Oggi più di ieri, il diventare genitori del primo figlio può costituire una prova che la coppia non riesce a superare: spesso lontana dalle famiglie di origine, può trovarsi ad affrontare in solitudine giorni e mesi molto difficili che possono rivelarsi fatali per la coppia stessa: il cosiddetto “baby-clash”. Lo rivela il picco di separazioni nei primi due anni dopo la nascita del primo figlio. Purtroppo la crisi può segnare anche il futuro del bambino, che vive situazioni di tensione, di aggressività, di urli, se non di percosse, per cui diventa il capro espiatorio di tutti gli aspetti irrisolti dei genitori in crisi, ancor più se è fragile o problematico. I recenti tragici casi di cronaca sono la punta dell’iceberg di un sommerso di violenza e aggressività che nascono, anche, dall’impreparazione e dall’incapacità di diventare genitori in modo adeguato.
Un corposo filone di ricerca americano, iniziato da Jay Belsky e John Kelly, ha studiato la “transition to parenthood”, il diventare genitori, analizzando centinaia di coppie seguite per tre anni dopo la nascita del primo figlio. Dopo il parto, i cambiamenti riferiti dai partner studiati sono più negativi che positivi, e ugualmente dirompenti per lui, per lei e per la coppia. Interessante: vengono analizzati molti fattori psicologici, relazionali e contestuali, ma non viene considerato alcun fattore biologico, più facile da prevenire e da curare, che può concorrere alla crisi, lasciando così azzoppate anche le soluzioni e le terapie. Aveva ragione Alexander Lurjia, grande neurologo russo: «Dobbiamo ricomporre la frattura che ha percorso tutto il Novecento tra una medicina senz’anima e una psicologia senza corpo».

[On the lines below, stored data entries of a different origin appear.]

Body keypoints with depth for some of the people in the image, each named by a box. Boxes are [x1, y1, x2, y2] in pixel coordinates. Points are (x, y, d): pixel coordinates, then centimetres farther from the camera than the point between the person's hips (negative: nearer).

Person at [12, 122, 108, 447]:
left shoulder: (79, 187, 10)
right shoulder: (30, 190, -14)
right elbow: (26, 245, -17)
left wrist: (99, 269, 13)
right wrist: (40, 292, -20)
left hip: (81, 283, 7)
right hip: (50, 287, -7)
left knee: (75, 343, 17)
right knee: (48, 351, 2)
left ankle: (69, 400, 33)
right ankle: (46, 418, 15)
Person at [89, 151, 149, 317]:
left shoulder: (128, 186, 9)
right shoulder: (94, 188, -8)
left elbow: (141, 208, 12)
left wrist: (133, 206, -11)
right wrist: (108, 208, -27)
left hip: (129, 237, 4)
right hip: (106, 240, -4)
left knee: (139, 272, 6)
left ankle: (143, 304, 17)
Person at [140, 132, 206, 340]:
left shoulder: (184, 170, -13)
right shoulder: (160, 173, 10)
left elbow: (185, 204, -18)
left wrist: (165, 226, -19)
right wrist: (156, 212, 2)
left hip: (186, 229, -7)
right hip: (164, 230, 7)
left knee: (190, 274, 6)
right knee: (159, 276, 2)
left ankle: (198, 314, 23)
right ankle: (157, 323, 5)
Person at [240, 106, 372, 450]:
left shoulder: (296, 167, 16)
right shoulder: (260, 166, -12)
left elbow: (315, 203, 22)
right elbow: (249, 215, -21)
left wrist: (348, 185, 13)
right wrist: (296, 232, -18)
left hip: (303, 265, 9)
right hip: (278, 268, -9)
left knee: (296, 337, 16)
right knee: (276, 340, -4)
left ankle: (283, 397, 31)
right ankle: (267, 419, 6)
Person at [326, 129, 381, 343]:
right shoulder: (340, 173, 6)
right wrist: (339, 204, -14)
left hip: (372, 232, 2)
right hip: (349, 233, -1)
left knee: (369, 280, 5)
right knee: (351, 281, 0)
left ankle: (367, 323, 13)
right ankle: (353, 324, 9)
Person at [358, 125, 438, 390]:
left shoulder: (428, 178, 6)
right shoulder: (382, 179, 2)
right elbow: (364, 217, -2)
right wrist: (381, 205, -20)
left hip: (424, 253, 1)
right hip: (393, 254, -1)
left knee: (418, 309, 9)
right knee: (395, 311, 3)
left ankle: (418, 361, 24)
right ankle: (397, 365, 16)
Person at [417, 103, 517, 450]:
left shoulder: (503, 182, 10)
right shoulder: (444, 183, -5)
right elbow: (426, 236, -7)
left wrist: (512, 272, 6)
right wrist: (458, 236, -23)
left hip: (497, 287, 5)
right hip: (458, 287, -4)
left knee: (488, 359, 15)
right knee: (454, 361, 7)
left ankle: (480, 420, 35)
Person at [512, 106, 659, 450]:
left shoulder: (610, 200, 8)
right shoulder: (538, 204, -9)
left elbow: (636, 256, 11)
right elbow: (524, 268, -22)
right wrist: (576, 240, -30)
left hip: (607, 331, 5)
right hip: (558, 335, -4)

Tre gli aspetti relazionali più colpiti. Primo, la componente romantico-erotica è in asfissia: non ci sono più tempo ed energie per i rapporti. Ne soffrono di più gli uomini, forse perché la donna ha una soddisfazione maggiore, nel rapporto con il figlio, rispetto al partner. La percentuale di mariti che giudicano “buona” la qualità della relazione di coppia passa dall’84 per cento al 48 per cento dopo la nascita del primo figlio, con un crollo ancora più deciso per la qualità della vita sessuale, giudicata buona dal 69 per cento degli uomini prima della nascita e solo dal 28 per cento di loro, dopo: dati da allarme rosso. Secondo: la componente di complicità amicale, libera e giocosa, nei viaggi, nello sport, nelle serate allegre in discoteca con gli amici, tipica delle coppie attuali, si perde, con una sensazione di “autonomia ingabbiata” che rende i partner insofferenti e proni alle evasioni, nel troppo lavoro e nello sport, o a più carnali fughe in avventure o nuove relazioni. Terzo: solidarietà e condivisione nell’accudimento e nelle cure della casa aumentano, soprattutto se entrambi lavorano. Tuttavia, più aumenta la sensazione di essere non una coppia ma una “società di servizi”, come mi ha detto un marito in crisi, più erotismo e complicità amicale vengono smarriti. Sono fattori di allarme: l’impoverimento qualitativo e quantitativo nel dialogo di coppia; il disaccordo sul come condividere i compiti, anche di accudimento del piccolo; stress e crisi nel matrimonio o nella convivenza prima della nascita.
L’avere un figlio non unisce di più una coppia in crisi: la fa esplodere definitivamente. E allora? E’ essenziale prepararsi ai cambiamenti da coppia a famiglia, per cui (quasi) nulla sarà più come prima. In parallelo, vanno ben curati tre fattori biologici che rendono ancora più problematica la transizione: l’anemia da carenza di ferro, la depressione e le cause fisiche di dolore ai rapporti (che colpisce il 43% delle donne a 6 mesi dal parto e il 23% dopo 18 mesi). La recessione procreativa in atto nasce anche dalla crisi dopo il primo figlio. E «al secondo non ci pensiamo proprio più!».